- Born: 13 November 1970 Istanbul, Turkey
- Died: 22 July 1999 (aged 28) Muğla, Turkey
- Genres: Pop, jazz
- Occupation: Singer
- Instruments: Guitar
- Years active: 1987–1999

= Ajlan Büyükburç =

Turkish musical artist

Ajlan Büyükburç (13 November 1970 – 22 July 1999) was a Turkish singer.

== Life ==
Ajlan Büyükburç was born in 1970 to Erol Büyükburç and Türkan Türker. Her parents later had a younger daughter named Jeyan. At the age of eight, Büyükburç started learning guitar from her father. Having an archive of her father's three thousand records, Büyükburç had said that she started playing jazz music thanks to him. At the age of 17, she began performing Turkish songs and later became a backing vocalist for Fatih Erkoç. While studying at Nişantaşı Anadolu Lisesi, she participated in the High School Music Competition organized by Milliyet and was chosen as the "Best Female Teenage Soloist". She had her debut at the Aziz Üstel's TV program Gecenin Konukları after which she became famous. Through this program she met Mine Çağlıyan, with whom she formed the duo Ajlan-Mine. The two released their first album Aşkolsun in December 1993. The album was successful, however, Ajlan and Mine parted ways a year later.

== Death ==
In the morning of 22 July 1999, she died at the age of 28 as a result of a traffic accident in Fethiye, Muğla.
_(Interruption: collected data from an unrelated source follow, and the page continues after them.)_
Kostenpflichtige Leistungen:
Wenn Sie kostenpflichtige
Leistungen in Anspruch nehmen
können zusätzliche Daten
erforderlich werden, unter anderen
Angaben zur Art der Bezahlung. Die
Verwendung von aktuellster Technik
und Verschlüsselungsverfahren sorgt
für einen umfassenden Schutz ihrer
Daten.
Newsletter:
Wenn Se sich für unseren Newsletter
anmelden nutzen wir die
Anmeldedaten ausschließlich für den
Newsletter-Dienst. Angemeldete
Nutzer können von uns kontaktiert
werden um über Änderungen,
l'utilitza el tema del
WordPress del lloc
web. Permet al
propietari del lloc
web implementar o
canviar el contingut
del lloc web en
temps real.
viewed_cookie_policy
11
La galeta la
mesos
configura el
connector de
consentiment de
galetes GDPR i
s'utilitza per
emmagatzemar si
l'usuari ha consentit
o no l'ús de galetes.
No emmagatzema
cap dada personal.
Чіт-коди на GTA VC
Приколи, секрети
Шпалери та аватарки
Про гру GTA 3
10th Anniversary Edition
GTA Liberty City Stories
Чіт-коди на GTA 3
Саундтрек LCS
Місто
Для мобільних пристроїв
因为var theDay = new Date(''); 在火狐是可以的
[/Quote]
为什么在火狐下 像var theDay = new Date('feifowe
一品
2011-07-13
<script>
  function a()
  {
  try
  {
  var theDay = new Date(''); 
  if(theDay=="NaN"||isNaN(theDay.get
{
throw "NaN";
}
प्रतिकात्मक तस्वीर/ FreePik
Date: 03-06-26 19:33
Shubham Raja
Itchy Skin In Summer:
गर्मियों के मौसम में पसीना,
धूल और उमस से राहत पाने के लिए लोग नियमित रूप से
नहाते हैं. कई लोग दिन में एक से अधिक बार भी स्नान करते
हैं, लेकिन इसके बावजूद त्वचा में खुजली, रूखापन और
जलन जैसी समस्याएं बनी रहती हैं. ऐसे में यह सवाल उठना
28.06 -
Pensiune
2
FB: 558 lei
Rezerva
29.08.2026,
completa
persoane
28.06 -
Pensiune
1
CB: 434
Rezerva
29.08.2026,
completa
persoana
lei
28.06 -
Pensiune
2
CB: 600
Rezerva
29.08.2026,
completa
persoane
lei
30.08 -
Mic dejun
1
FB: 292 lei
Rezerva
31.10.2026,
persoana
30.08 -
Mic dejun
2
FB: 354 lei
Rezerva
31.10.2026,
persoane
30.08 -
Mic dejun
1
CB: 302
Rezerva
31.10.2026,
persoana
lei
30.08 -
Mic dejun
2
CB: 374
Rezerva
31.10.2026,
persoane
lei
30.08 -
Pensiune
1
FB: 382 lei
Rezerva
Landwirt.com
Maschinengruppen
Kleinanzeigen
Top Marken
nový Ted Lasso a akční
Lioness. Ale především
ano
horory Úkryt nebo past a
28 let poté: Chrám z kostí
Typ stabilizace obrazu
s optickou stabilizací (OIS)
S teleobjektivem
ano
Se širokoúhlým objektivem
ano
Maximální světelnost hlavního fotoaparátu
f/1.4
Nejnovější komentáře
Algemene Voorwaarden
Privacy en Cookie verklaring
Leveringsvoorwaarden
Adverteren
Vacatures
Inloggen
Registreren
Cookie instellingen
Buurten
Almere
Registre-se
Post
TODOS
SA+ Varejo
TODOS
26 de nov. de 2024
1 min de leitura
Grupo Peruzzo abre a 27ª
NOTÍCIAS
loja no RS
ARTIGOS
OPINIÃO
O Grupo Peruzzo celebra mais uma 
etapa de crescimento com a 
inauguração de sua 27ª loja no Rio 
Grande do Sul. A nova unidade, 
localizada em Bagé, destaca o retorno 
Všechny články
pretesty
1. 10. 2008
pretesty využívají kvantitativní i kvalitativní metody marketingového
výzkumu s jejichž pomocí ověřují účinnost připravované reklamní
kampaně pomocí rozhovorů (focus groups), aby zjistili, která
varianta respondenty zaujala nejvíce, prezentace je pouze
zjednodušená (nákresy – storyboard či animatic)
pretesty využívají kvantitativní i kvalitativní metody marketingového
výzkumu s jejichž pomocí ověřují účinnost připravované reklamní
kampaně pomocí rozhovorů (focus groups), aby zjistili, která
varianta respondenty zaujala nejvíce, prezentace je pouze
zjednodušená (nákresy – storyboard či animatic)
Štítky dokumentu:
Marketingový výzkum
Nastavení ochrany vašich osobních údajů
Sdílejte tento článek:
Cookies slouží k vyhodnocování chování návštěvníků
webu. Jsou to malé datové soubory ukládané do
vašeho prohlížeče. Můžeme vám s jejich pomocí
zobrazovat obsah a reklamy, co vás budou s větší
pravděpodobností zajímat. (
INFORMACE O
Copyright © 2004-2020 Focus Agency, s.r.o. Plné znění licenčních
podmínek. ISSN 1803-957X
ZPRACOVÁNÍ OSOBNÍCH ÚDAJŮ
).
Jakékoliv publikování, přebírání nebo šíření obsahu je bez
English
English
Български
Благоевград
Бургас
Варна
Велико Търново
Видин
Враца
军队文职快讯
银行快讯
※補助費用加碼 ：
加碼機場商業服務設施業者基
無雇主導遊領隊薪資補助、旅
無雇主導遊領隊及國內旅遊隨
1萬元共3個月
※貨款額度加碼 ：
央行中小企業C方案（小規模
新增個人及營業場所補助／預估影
According to the witnesses' testimony Ajlan Büyükburç, who had received her driver's licence three days prior to the accident, was driving fast and after reaching a sharp turn had tried to stop the car while in panic. The car got out of the way and after three roll-overs hit a parked tractor. Ajlan Büyükburç lost her life in the shattered car. Fethiye State Hospital autopsy report after the incident showed that there were three fractures in her neck and arm, and she had suffered from lung hemorrhage, head trauma, and neck fracture. It was later reported that 4 more accidents had occurred in the same area due to the newly poured stone chips on the road and the family of two of those victims sued the municipality for causing the accidents.

Büyükburç, who was planning to collect her favorite jazz songs in an album, had started to work on this project. She had also started working on a pop album, for which she had received a song from Aysel Gürel titled "Vursalar Ölmem".